Start of SOURCE MATERIAL
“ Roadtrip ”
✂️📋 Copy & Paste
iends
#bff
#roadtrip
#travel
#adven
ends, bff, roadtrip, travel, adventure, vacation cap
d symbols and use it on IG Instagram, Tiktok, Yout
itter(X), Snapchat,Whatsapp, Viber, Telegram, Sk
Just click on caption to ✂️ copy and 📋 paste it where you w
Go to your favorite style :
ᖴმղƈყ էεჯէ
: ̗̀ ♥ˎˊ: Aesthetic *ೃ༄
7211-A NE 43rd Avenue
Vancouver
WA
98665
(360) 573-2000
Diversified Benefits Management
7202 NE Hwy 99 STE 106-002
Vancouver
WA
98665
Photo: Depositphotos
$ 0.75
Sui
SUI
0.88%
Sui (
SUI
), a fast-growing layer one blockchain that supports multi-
End of SOURCE MATERIAL
> PROBLEM STATEMENT
Go through the data, and copy each line in which the word "travel" appears.

> RESPONSE
#travel
ends, bff, roadtrip, travel, adventure, vacation cap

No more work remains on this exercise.